(Document images with source code)
- - -

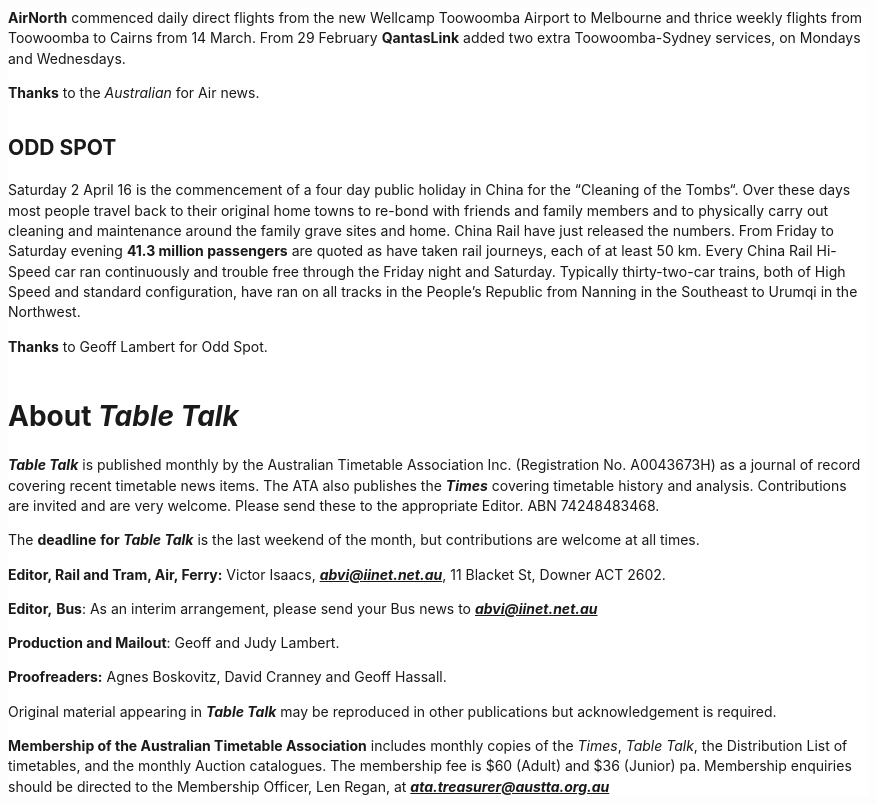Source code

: **AirNorth** commenced daily direct flights from the new Wellcamp
Toowoomba Airport to Melbourne and thrice weekly flights from Toowoomba
to Cairns from 14 March. From 29 February **QantasLink** added two extra
Toowoomba-Sydney services, on Mondays and Wednesdays.

**Thanks** to the *Australian* for Air news.

## **ODD SPOT**

Saturday 2 April 16 is the commencement of a four day public holiday in
China for the “Cleaning of the Tombs“. Over these days most people
travel back to their original home towns to re-bond with friends and
family members and to physically carry out cleaning and maintenance
around the family grave sites and home. China Rail have just released
the numbers. From Friday to Saturday evening **41.3 million passengers**
are quoted as have taken rail journeys, each of at least 50 km. Every
China Rail Hi-Speed car ran continuously and trouble free through the
Friday night and Saturday. Typically thirty-two-car trains, both of High
Speed and standard configuration, have ran on all tracks in the People’s
Republic from Nanning in the Southeast to Urumqi in the Northwest.

**Thanks** to Geoff Lambert for Odd Spot.

# **About *Table Talk***

***Table Talk*** is published monthly by the Australian Timetable
Association Inc. (Registration No. A0043673H) as a journal of record
covering recent timetable news items. The ATA also publishes the
***Times*** covering timetable history and analysis. Contributions are
invited and are very welcome. Please send these to the appropriate
Editor. ABN 74248483468.

The **deadline** **for *Table Talk*** is the last weekend of the month,
but contributions are welcome at all times.

**Editor, Rail and Tram, Air, Ferry:** Victor Isaacs,
***[abvi@iinet.net.au](mailto:abvi@iinet.net.au)***, 11 Blacket St,
Downer ACT 2602.

**Editor,** **Bus**: As an interim arrangement, please send your Bus
news to ***[abvi@iinet.net.au](mailto:abvi@iinet.net.au)***

**Production and Mailout**: Geoff and Judy Lambert.

**Proofreaders:** Agnes Boskovitz, David Cranney and Geoff Hassall.

Original material appearing in ***Table Talk*** may be reproduced in
other publications but acknowledgement is required.

**Membership of the Australian Timetable Association** includes monthly
copies of the *Times*, *Table Talk*, the Distribution List of
timetables, and the monthly Auction catalogues. The membership fee is
\$60 (Adult) and \$36 (Junior) pa. Membership enquiries should be
directed to the Membership Officer, Len Regan, at
***[ata.treasurer@austta.org.au](mailto:ata.treasurer@austta.org.au)***
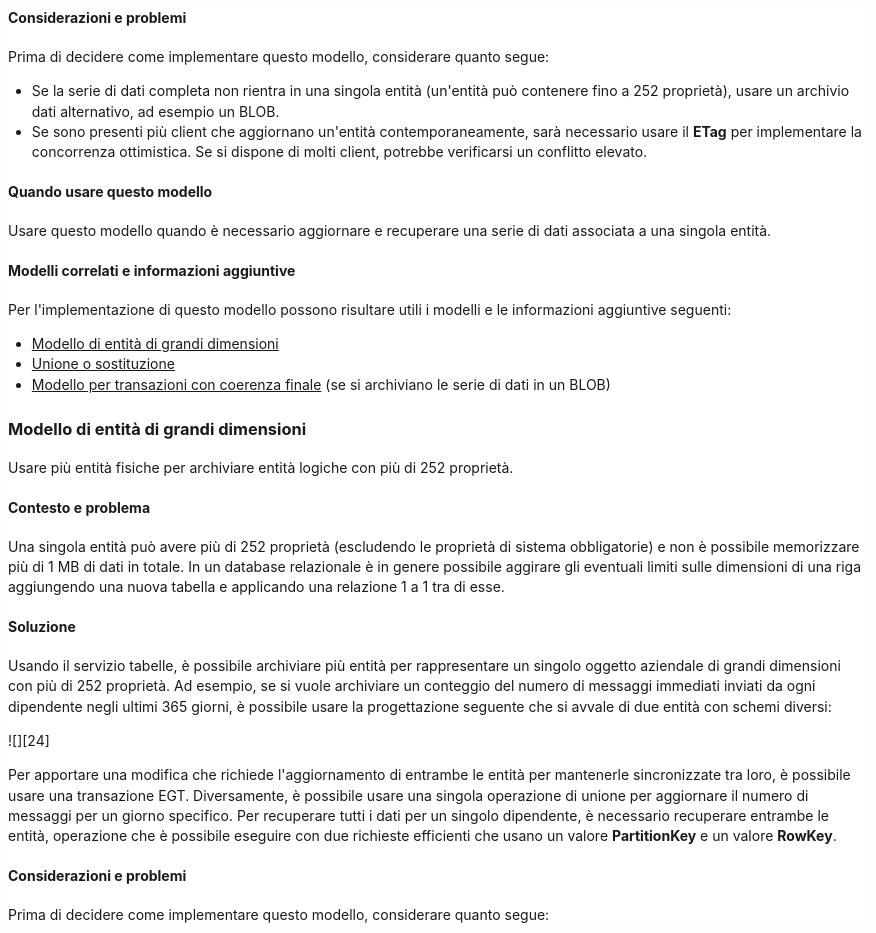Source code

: #### <a name="issues-and-considerations"></a>Considerazioni e problemi
Prima di decidere come implementare questo modello, considerare quanto segue:  

* Se la serie di dati completa non rientra in una singola entità (un'entità può contenere fino a 252 proprietà), usare un archivio dati alternativo, ad esempio un BLOB.  
* Se sono presenti più client che aggiornano un'entità contemporaneamente, sarà necessario usare il **ETag** per implementare la concorrenza ottimistica. Se si dispone di molti client, potrebbe verificarsi un conflitto elevato.  

#### <a name="when-to-use-this-pattern"></a>Quando usare questo modello
Usare questo modello quando è necessario aggiornare e recuperare una serie di dati associata a una singola entità.  

#### <a name="related-patterns-and-guidance"></a>Modelli correlati e informazioni aggiuntive
Per l'implementazione di questo modello possono risultare utili i modelli e le informazioni aggiuntive seguenti:  

* [Modello di entità di grandi dimensioni](#large-entities-pattern)  
* [Unione o sostituzione](#merge-or-replace)  
* [Modello per transazioni con coerenza finale](#eventually-consistent-transactions-pattern) (se si archiviano le serie di dati in un BLOB)  

### <a name="wide-entities-pattern"></a>Modello di entità di grandi dimensioni
Usare più entità fisiche per archiviare entità logiche con più di 252 proprietà.  

#### <a name="context-and-problem"></a>Contesto e problema
Una singola entità può avere più di 252 proprietà (escludendo le proprietà di sistema obbligatorie) e non è possibile memorizzare più di 1 MB di dati in totale. In un database relazionale è in genere possibile aggirare gli eventuali limiti sulle dimensioni di una riga aggiungendo una nuova tabella e applicando una relazione 1 a 1 tra di esse.  

#### <a name="solution"></a>Soluzione
Usando il servizio tabelle, è possibile archiviare più entità per rappresentare un singolo oggetto aziendale di grandi dimensioni con più di 252 proprietà. Ad esempio, se si vuole archiviare un conteggio del numero di messaggi immediati inviati da ogni dipendente negli ultimi 365 giorni, è possibile usare la progettazione seguente che si avvale di due entità con schemi diversi:  

![][24]

Per apportare una modifica che richiede l'aggiornamento di entrambe le entità per mantenerle sincronizzate tra loro, è possibile usare una transazione EGT. Diversamente, è possibile usare una singola operazione di unione per aggiornare il numero di messaggi per un giorno specifico. Per recuperare tutti i dati per un singolo dipendente, è necessario recuperare entrambe le entità, operazione che è possibile eseguire con due richieste efficienti che usano un valore **PartitionKey** e un valore **RowKey**.  

#### <a name="issues-and-considerations"></a>Considerazioni e problemi
Prima di decidere come implementare questo modello, considerare quanto segue:  
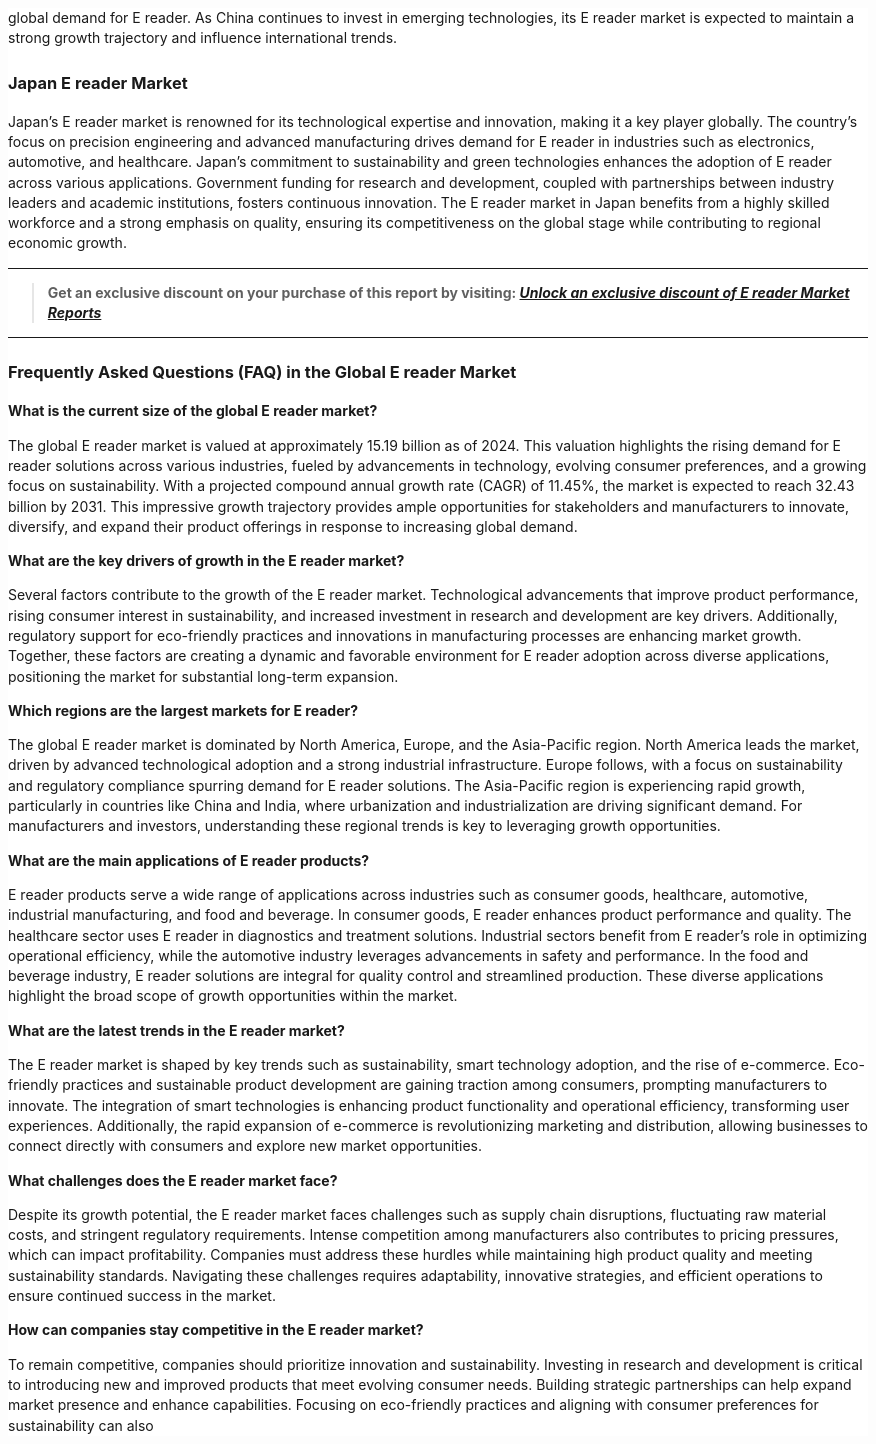 global demand for E reader. As China continues to invest in emerging technologies, its E reader market is expected to maintain a strong growth trajectory and influence international trends.</p><h3>Japan E reader Market</h3><p>Japan&rsquo;s E reader market is renowned for its technological expertise and innovation, making it a key player globally. The country&rsquo;s focus on precision engineering and advanced manufacturing drives demand for E reader in industries such as electronics, automotive, and healthcare. Japan&rsquo;s commitment to sustainability and green technologies enhances the adoption of E reader across various applications. Government funding for research and development, coupled with partnerships between industry leaders and academic institutions, fosters continuous innovation. The E reader market in Japan benefits from a highly skilled workforce and a strong emphasis on quality, ensuring its competitiveness on the global stage while contributing to regional economic growth.</p><hr /><blockquote><p><strong>Get an exclusive discount on your purchase of this report by visiting: <em><a href="://marketresearchpulse.com/ask-for-discount/127251?utm_source=Github&amp;utm_medium=052">Unlock an exclusive discount of E reader Market Reports</a></em>&nbsp;</strong></p></blockquote><hr /><h3>Frequently Asked Questions (FAQ) in the Global E reader Market</h3><p><strong>What is the current size of the global E reader market?</strong></p><p>The global E reader market is valued at approximately 15.19 billion as of 2024. This valuation highlights the rising demand for E reader solutions across various industries, fueled by advancements in technology, evolving consumer preferences, and a growing focus on sustainability. With a projected compound annual growth rate (CAGR) of 11.45%, the market is expected to reach 32.43 billion by 2031. This impressive growth trajectory provides ample opportunities for stakeholders and manufacturers to innovate, diversify, and expand their product offerings in response to increasing global demand.</p><p><strong>What are the key drivers of growth in the E reader market?</strong></p><p>Several factors contribute to the growth of the E reader market. Technological advancements that improve product performance, rising consumer interest in sustainability, and increased investment in research and development are key drivers. Additionally, regulatory support for eco-friendly practices and innovations in manufacturing processes are enhancing market growth. Together, these factors are creating a dynamic and favorable environment for E reader adoption across diverse applications, positioning the market for substantial long-term expansion.</p><p><strong>Which regions are the largest markets for E reader?</strong></p><p>The global E reader market is dominated by North America, Europe, and the Asia-Pacific region. North America leads the market, driven by advanced technological adoption and a strong industrial infrastructure. Europe follows, with a focus on sustainability and regulatory compliance spurring demand for E reader solutions. The Asia-Pacific region is experiencing rapid growth, particularly in countries like China and India, where urbanization and industrialization are driving significant demand. For manufacturers and investors, understanding these regional trends is key to leveraging growth opportunities.</p><p><strong>What are the main applications of E reader products?</strong></p><p>E reader products serve a wide range of applications across industries such as consumer goods, healthcare, automotive, industrial manufacturing, and food and beverage. In consumer goods, E reader enhances product performance and quality. The healthcare sector uses E reader in diagnostics and treatment solutions. Industrial sectors benefit from E reader&rsquo;s role in optimizing operational efficiency, while the automotive industry leverages advancements in safety and performance. In the food and beverage industry, E reader solutions are integral for quality control and streamlined production. These diverse applications highlight the broad scope of growth opportunities within the market.</p><p><strong>What are the latest trends in the E reader market?</strong></p><p>The E reader market is shaped by key trends such as sustainability, smart technology adoption, and the rise of e-commerce. Eco-friendly practices and sustainable product development are gaining traction among consumers, prompting manufacturers to innovate. The integration of smart technologies is enhancing product functionality and operational efficiency, transforming user experiences. Additionally, the rapid expansion of e-commerce is revolutionizing marketing and distribution, allowing businesses to connect directly with consumers and explore new market opportunities.</p><p><strong>What challenges does the E reader market face?</strong></p><p>Despite its growth potential, the E reader market faces challenges such as supply chain disruptions, fluctuating raw material costs, and stringent regulatory requirements. Intense competition among manufacturers also contributes to pricing pressures, which can impact profitability. Companies must address these hurdles while maintaining high product quality and meeting sustainability standards. Navigating these challenges requires adaptability, innovative strategies, and efficient operations to ensure continued success in the market.</p><p><strong>How can companies stay competitive in the E reader market?</strong></p><p>To remain competitive, companies should prioritize innovation and sustainability. Investing in research and development is critical to introducing new and improved products that meet evolving consumer needs. Building strategic partnerships can help expand market presence and enhance capabilities. Focusing on eco-friendly practices and aligning with consumer preferences for sustainability can also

- - -

=== TASK DIRECTIONS ===
Nothing but the lines from the top of the data above through the line containing "Toowoomba-Sydney services, on" should be output, exactly as written and without the pictures.

=== EXERCISE RESPONSE ===
Source code

: **AirNorth** commenced daily direct flights from the new Wellcamp
Toowoomba Airport to Melbourne and thrice weekly flights from Toowoomba
to Cairns from 14 March. From 29 February **QantasLink** added two extra
Toowoomba-Sydney services, on Mondays and Wednesdays.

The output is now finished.